Denied having done anything wrong, despite overwhelming evidence (including himself as the witness, in many cases)

-Having his strongest campaign platform being the forcing of another country to build us a wall to keep “mimigants” out of our country

Not only is he not very… well… presidential, but also he’s just scary.


What’s the most helpful thing you can do, Republicans who so brazenly boast about voting for the most villainous candidate for president ever? Admit that you’re being stubborn. While plenty of Republicans have finally had the courage to say, “I can’t support that, even though I love my party,” you have chosen to grab on to any slough of reasons that justify such a heinous stance.

However, we are ALL entitled to our opinions and belief, however nuts they are. Since you have numbers on your side, crazily enough, your political beliefs fall more into the category of religion than cult. I’ll repeat the best advice I have: please be forward and admit that Big Donny T. is nuttier than squirrelshit and the fact that you are stubbornly voting Republican “irregardless” of everything you know and hold dear.

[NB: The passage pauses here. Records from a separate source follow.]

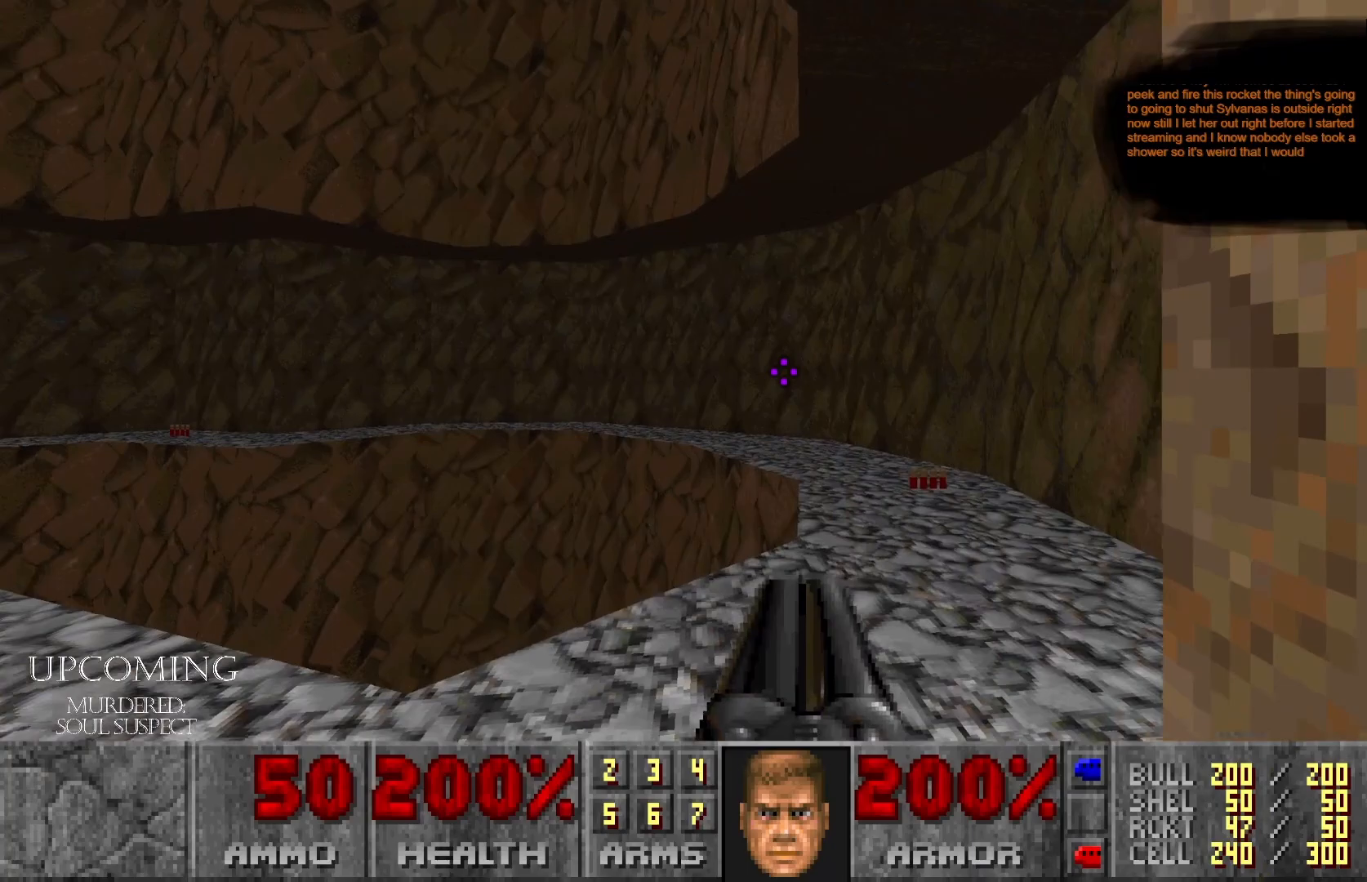
{"buttons": [], "left_stick": "up-right", "right_stick": "left", "events": [[33, "left_stick", "up-right"], [333, "right_stick", "left"]]}
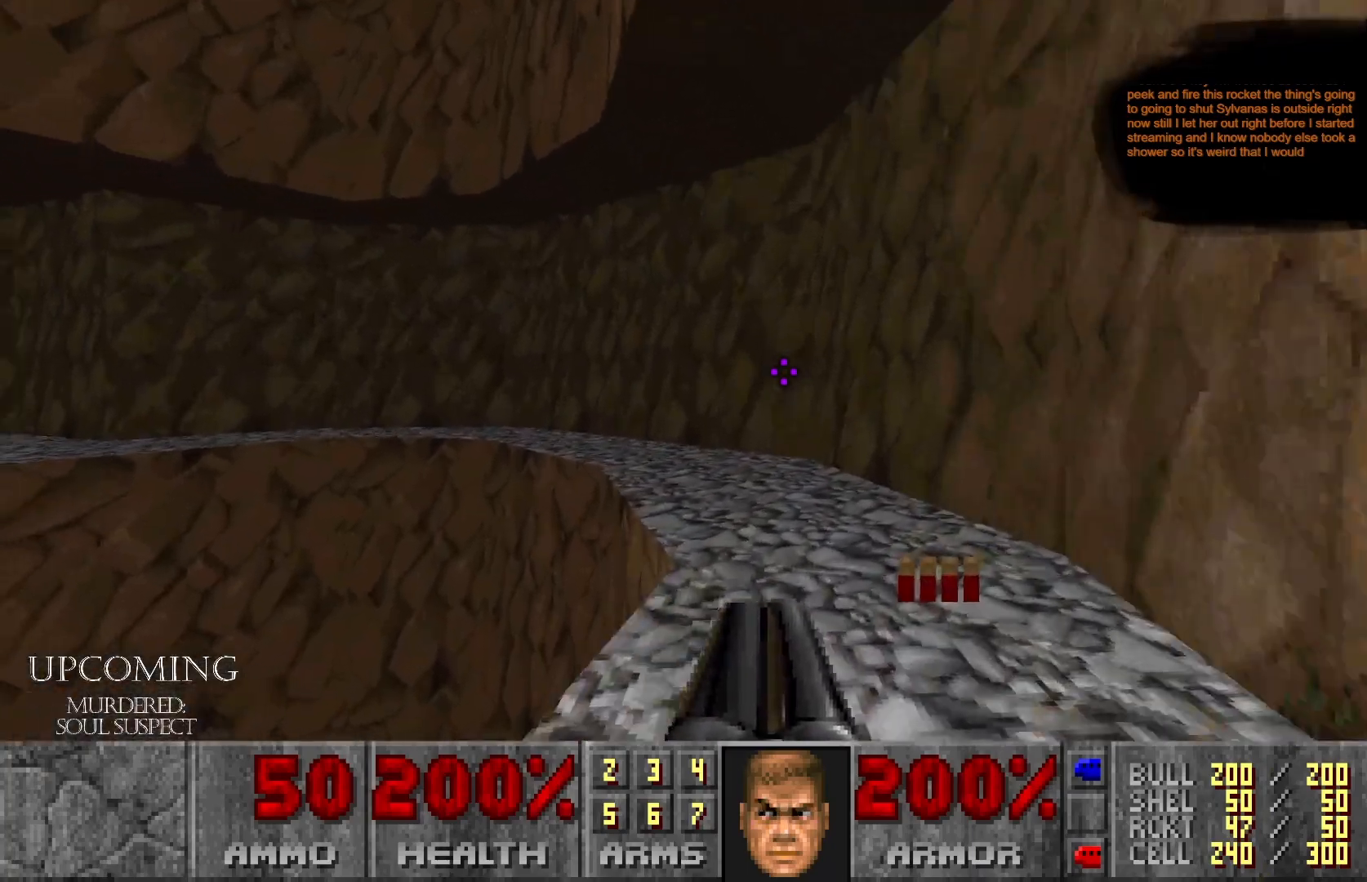
{"buttons": [], "left_stick": "up-right", "right_stick": "down-left", "events": [[83, "left_stick", "up"], [300, "left_stick", "up-right"], [350, "right_stick", "down-left"]]}
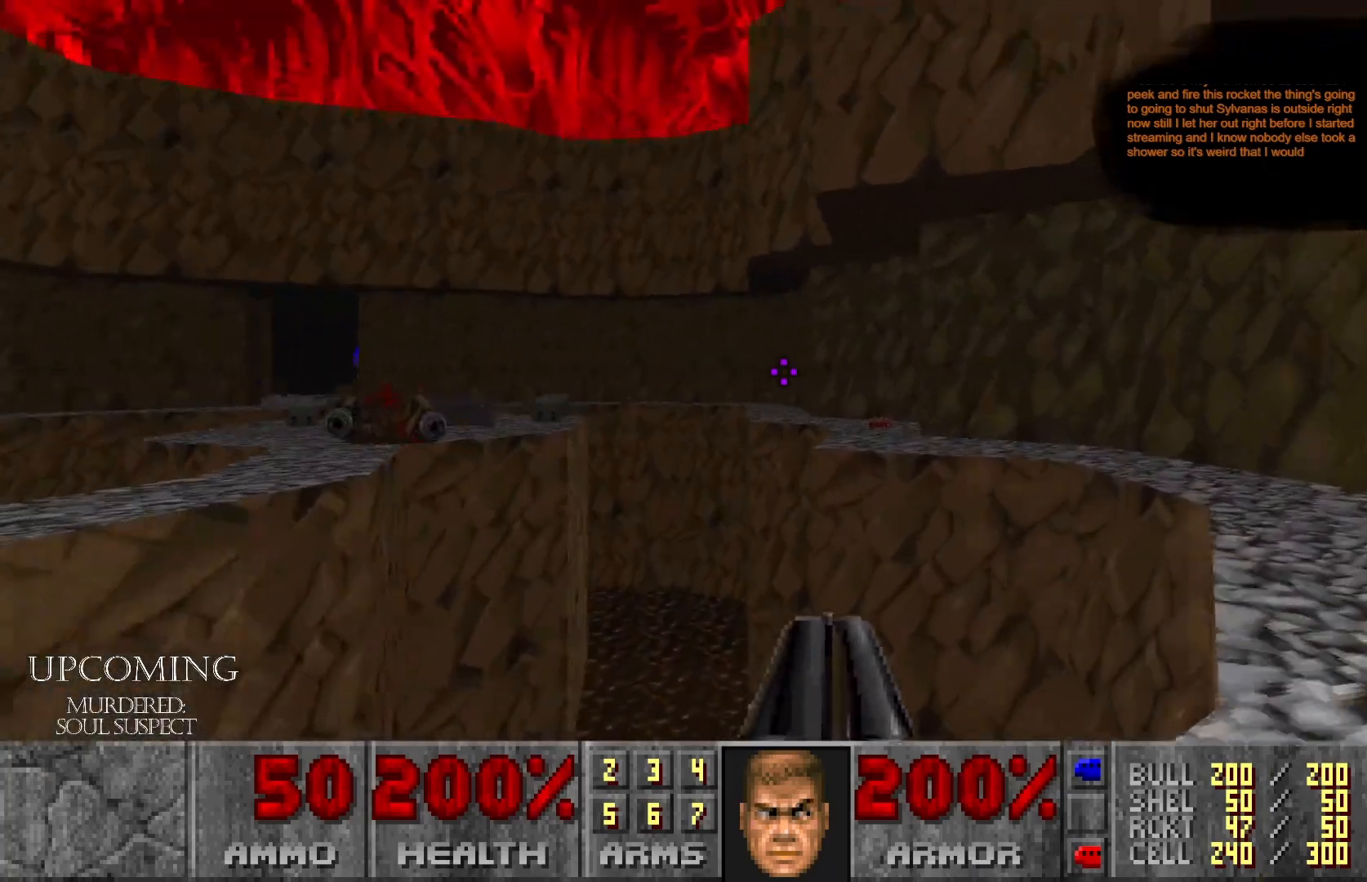
{"buttons": [], "left_stick": "up-right", "right_stick": "left", "events": [[33, "left_stick", "right"], [200, "right_stick", "center"], [250, "left_stick", "up-right"], [450, "right_stick", "left"]]}
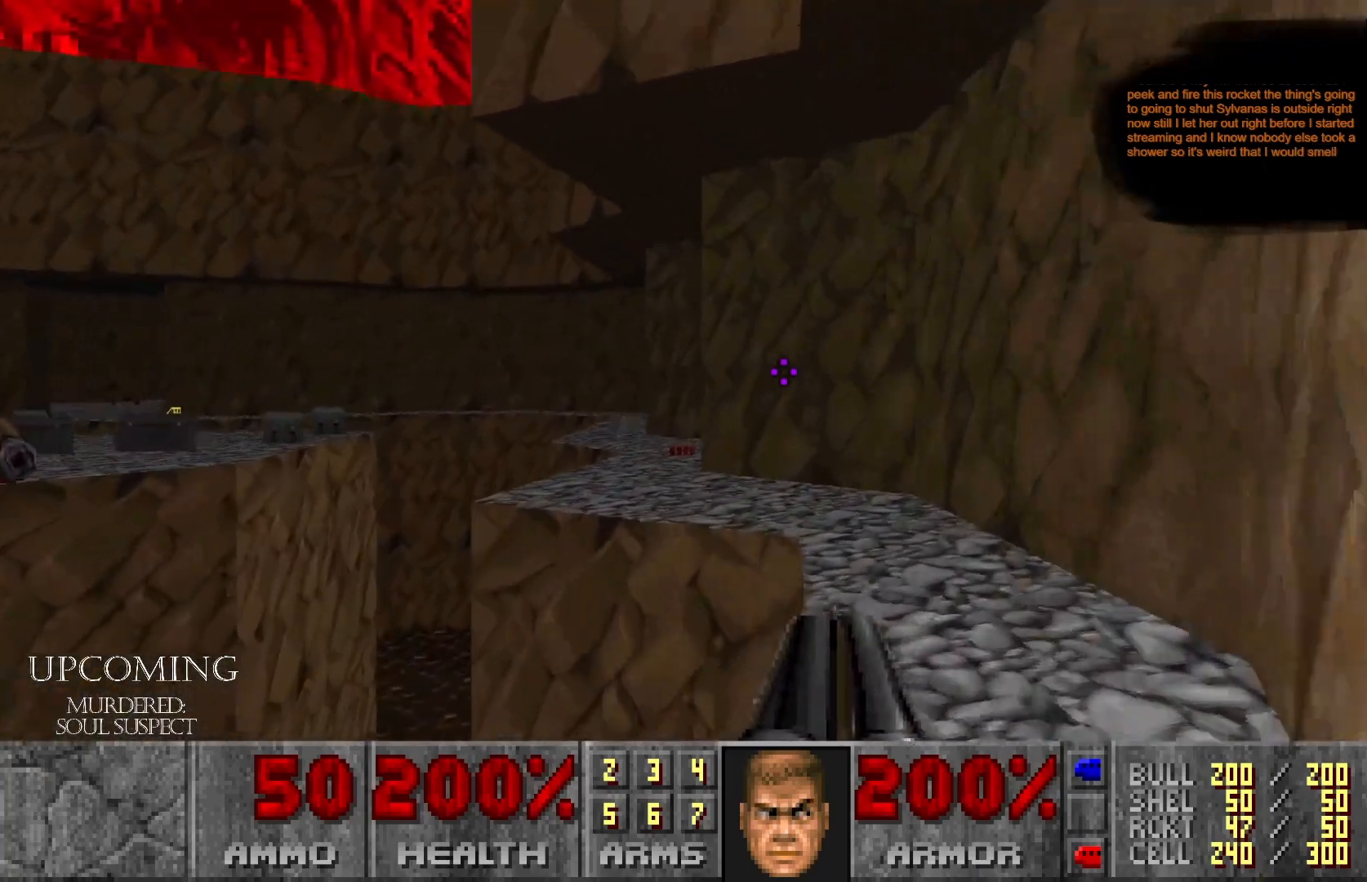
{"buttons": [], "left_stick": "center", "right_stick": "left", "events": [[133, "left_stick", "up"], [483, "left_stick", "center"]]}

It’ll save you a little face, in the end.

Well… kinda like this…

5 thoughts on “Mindless Supporters: STOP FREAKING EVERYONE OUT! OR Big Donny T. and the Unquestioning GOPs”

  1. I don’t know if these crazy people are voting for their party OR if they are just sexist pigs who can’t handle a strong woman. A strong man is admired (NOT D. Trump) but a strong woman is a BIT$#! It reminds me of all the racist folks when Obama was running. I think it is really scary how many people will vote for that ridiculous man instead of an educated woman with years of experience.

    Liked by 1 person

  2. I see you wrote this when most of us still thought this douchebag didn’t stand a chance in hell. And that made me realize that I now pine for the “salad days” of pre-November 8, 2016. *sigh* It was still a great post, though.

    Liked by 1 person

    1. Thank you, again, for the positive feedback. Yes, we all believed said asshat didn’t stand a popsicle’s chance in hell. Longing for the salad days, indeed! BTW, I’m very excited about another post in the Apoca-Lit department. It only gets messier!